Task item A
In the Ubuntu 8.10 mailing list post below, which driver lets the writer's wireless adapter work out of the box?
Task item B
Carry on writing the Ubuntu 8.10 mailing list post below, picking up right after its last sentence.

Passage to read
------------------------------------
[Nottingham] ubuntu 8:10 - the 'yawn' version
Matthew Tompsett
matthewbpt at gmail.com
Wed Nov 5 01:41:15 UTC 2008
I recently upgraded from Hardy to 8.10 and I think it has many improvements
over the last release, finally my laptop can suspend, my wireless adapter
also now works out of the box (using the new wl broadcom driver) which
didn't work at all before without ndiswrapper. The network manager also
seems to work better. There's nothing particularly exciting in the release
as compared to the last one, but I still thing it's a pretty good release,
with many small improvements over Hardy and updates to the old packages. I
haven't run into any problems with it at all. Also this release includes the
MID and UMPC versions which I tested out and are actually pretty cool.
Matt
2008/11/5 Steve Caddy <steve.m.caddy at ntlworld.com>
> tony atkins wrote:
> > just had the misfortune of installing the unimaginative - dull - boring -
> > call it what you will Ubuntu 8.10
>
> Would you like to say a bit more why it's "dull" and "boring", and why you
> feel the need to express such negative feelings about it?
>
> I wouldn't expect any version upgrades to be particularly exciting, just a
> load of newer versions of components tested and packaged together. Ubuntu
> 8.10
> does exactly this. Remember that 8.04 released with a beta version of
> Firefox
> 3. For people who want to install Linux without the need to upgrade their
> web
> browser before doing anything else, 8.10 is generally a good thing. There's
> no
> point distributing Linux with 6 month old components, and leaving the user
> to
> upgrade things to current versions.
------------------------------------
Saved entries

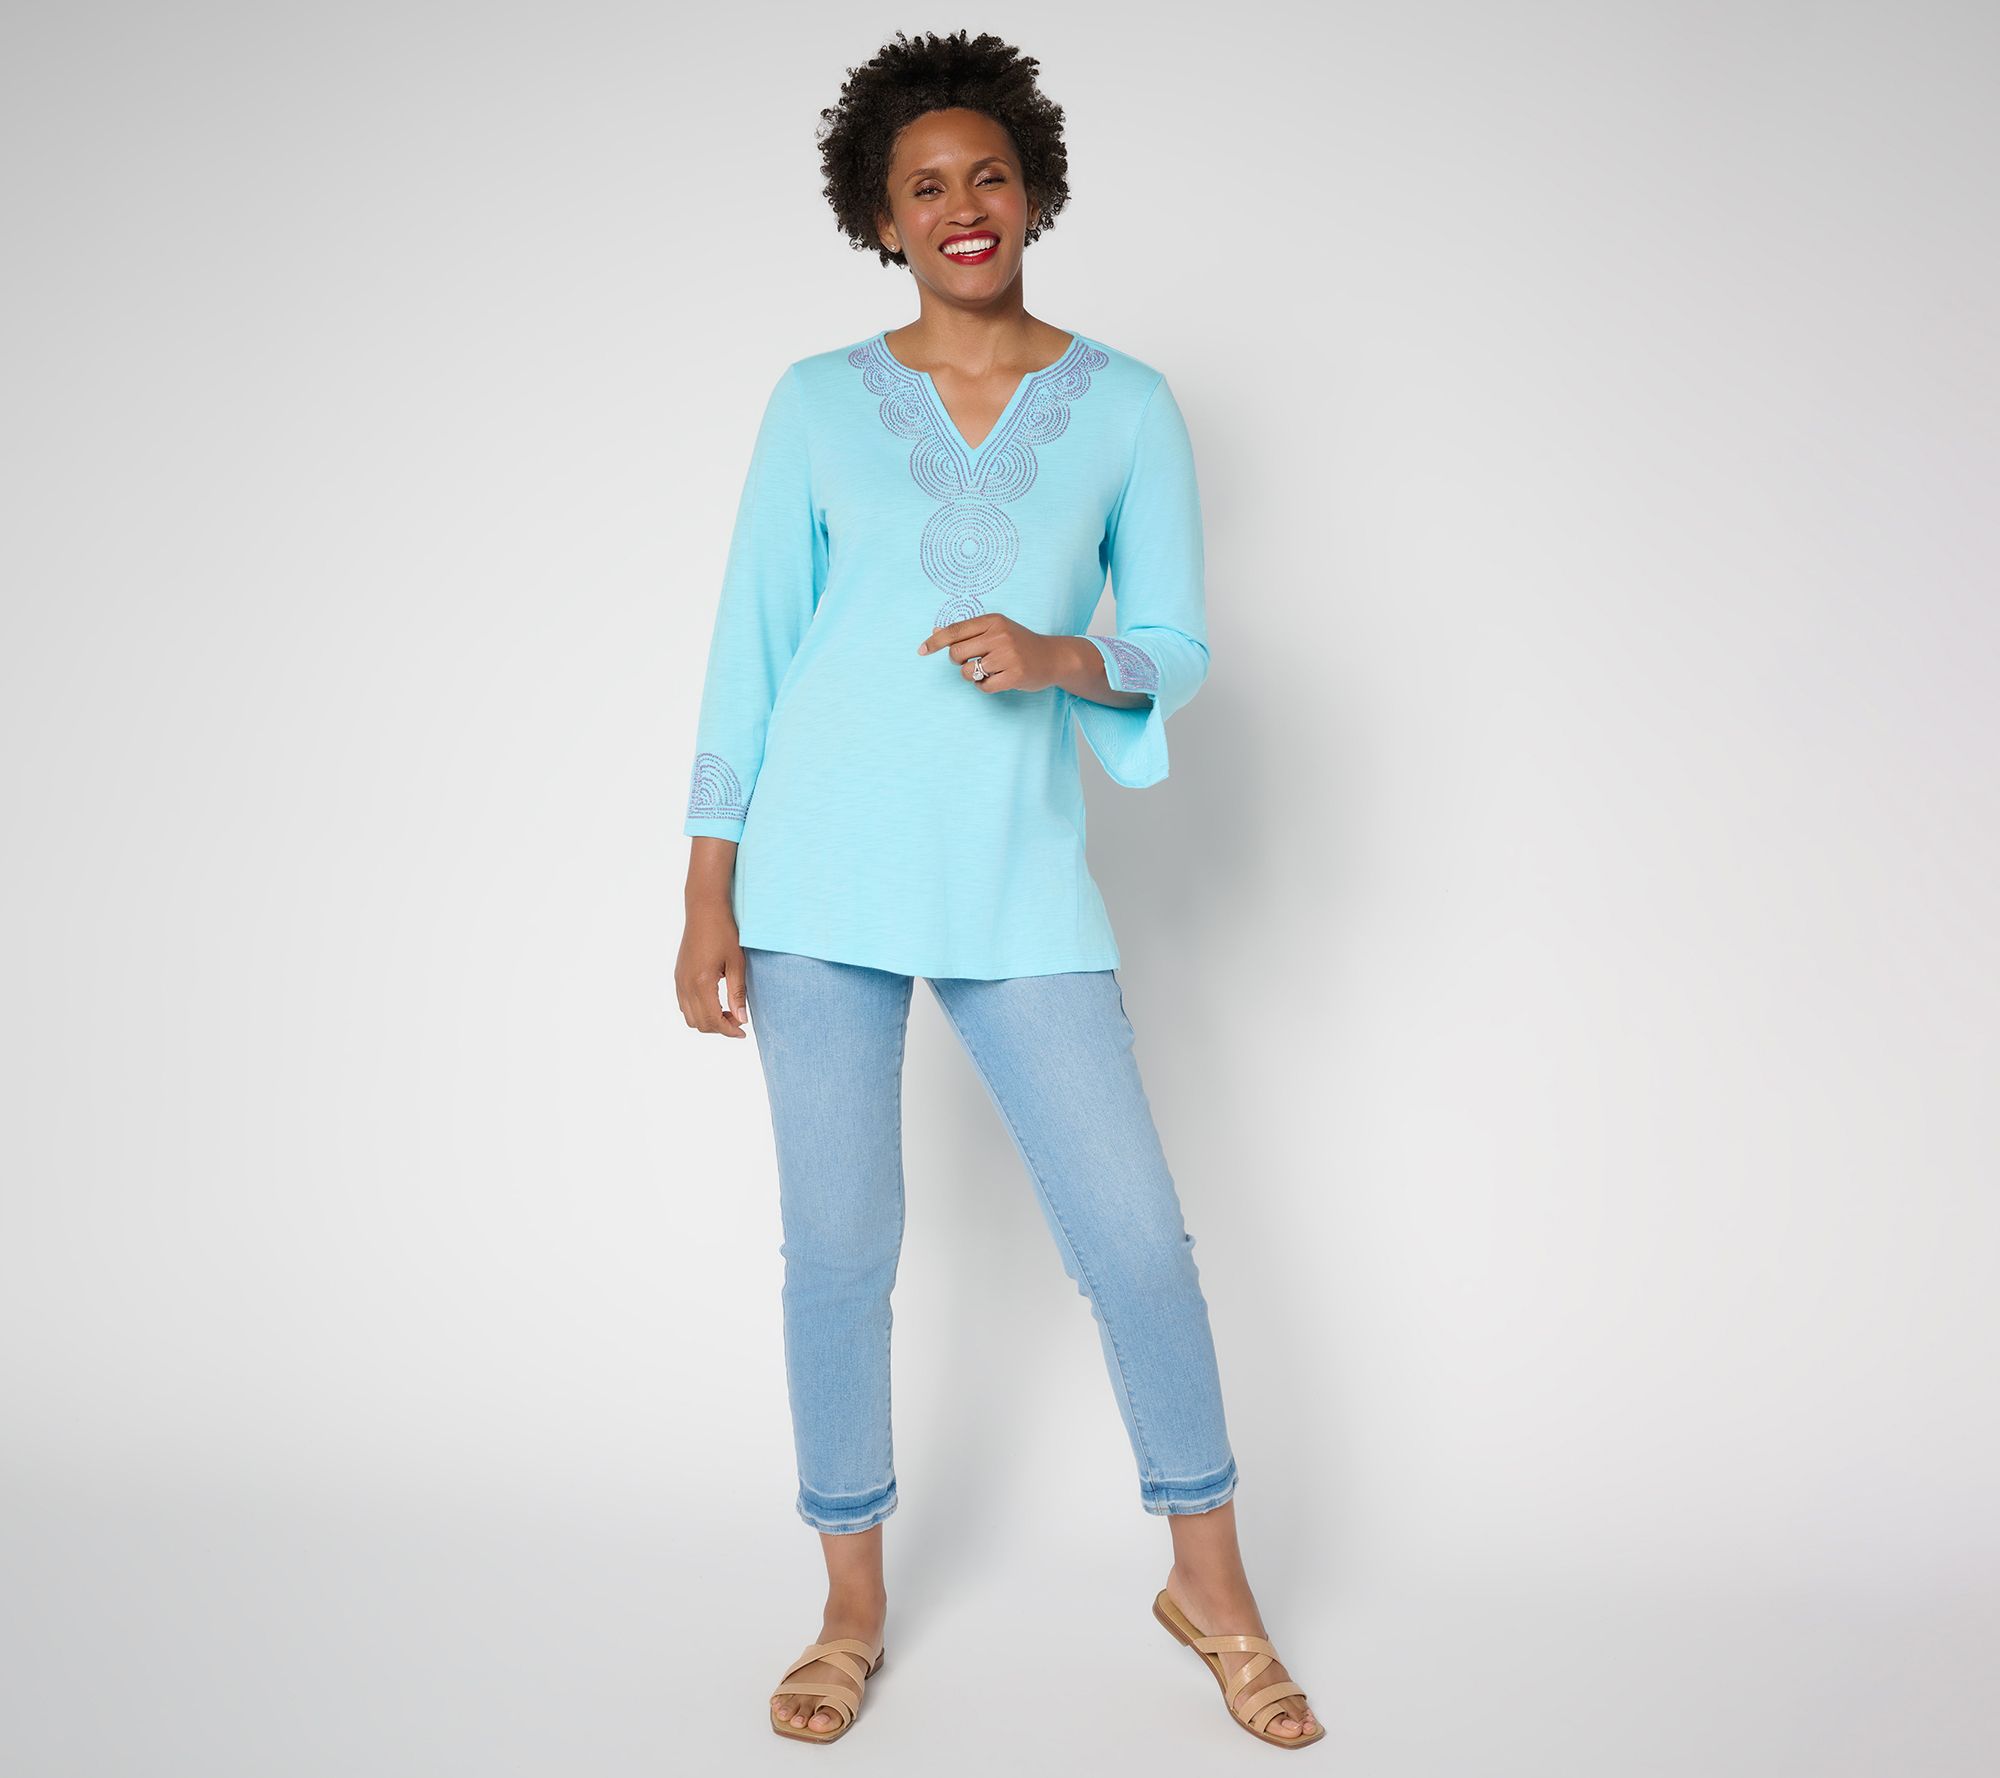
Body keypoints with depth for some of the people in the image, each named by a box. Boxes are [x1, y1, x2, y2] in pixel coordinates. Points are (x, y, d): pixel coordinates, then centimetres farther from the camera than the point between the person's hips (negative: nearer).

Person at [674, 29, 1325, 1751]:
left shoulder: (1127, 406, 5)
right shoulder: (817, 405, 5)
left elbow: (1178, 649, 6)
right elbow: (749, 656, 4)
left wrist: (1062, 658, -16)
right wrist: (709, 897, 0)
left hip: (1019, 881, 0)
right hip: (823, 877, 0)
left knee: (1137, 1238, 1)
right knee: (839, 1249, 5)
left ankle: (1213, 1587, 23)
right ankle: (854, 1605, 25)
------------------------------------
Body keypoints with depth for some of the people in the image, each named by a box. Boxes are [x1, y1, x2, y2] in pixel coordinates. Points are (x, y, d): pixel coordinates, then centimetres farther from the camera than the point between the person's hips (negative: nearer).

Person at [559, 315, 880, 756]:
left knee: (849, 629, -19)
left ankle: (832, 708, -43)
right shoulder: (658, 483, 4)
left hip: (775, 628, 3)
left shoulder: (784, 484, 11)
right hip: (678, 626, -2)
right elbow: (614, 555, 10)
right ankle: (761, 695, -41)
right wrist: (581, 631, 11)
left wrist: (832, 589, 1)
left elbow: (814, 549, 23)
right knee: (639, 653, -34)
------------------------------------
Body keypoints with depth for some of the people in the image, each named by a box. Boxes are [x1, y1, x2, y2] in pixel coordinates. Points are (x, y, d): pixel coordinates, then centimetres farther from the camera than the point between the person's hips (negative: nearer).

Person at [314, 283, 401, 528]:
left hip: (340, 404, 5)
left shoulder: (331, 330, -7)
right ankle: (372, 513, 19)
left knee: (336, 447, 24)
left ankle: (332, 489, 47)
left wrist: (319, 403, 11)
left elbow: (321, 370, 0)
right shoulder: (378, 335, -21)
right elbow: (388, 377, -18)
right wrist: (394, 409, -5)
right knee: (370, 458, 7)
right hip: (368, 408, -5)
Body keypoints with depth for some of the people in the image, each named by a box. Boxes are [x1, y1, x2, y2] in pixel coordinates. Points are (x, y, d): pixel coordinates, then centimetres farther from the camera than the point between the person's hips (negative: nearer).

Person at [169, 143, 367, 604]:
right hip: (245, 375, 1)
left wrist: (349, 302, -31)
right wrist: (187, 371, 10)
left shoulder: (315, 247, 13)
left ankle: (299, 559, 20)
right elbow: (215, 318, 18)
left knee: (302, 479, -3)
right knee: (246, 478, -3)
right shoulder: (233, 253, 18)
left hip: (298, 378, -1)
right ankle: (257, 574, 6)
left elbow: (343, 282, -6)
------------------------------------
Output A
The new wl broadcom driver.

Output B
>
> I'm not saying there aren't problems... for anyone who had a launch button
> on
> their Gnome bars that referenced $HOME will have discovered that it isn't
> referenced correctly any more (notably impacting on Wine, which installs
> with
> a "Browse C:" launcher, which worked under 8.04, and breaks under 8.10
> until
> you install the patch, or fix it yourself). But these problems aren't
> necessarily the fault of Ubuntu... more likely down to more recent releases
> of
> Gnome, which seems to have some "careless" bugs in it, but nothing that a
> few
> minor patches won't fix, and just about everyone is used to downloading and
> installing upgrade patches these days.
>
> When all is said and done, 8.10 isn't a long term support release, it's
> just a
> regular update, it isn't anything to write home about, and it's faults
> aren't
> that serious. To go on to say that anyone who says this is a good thing
> deserves community service is silly. What did you expect? The Moon on a
> stick?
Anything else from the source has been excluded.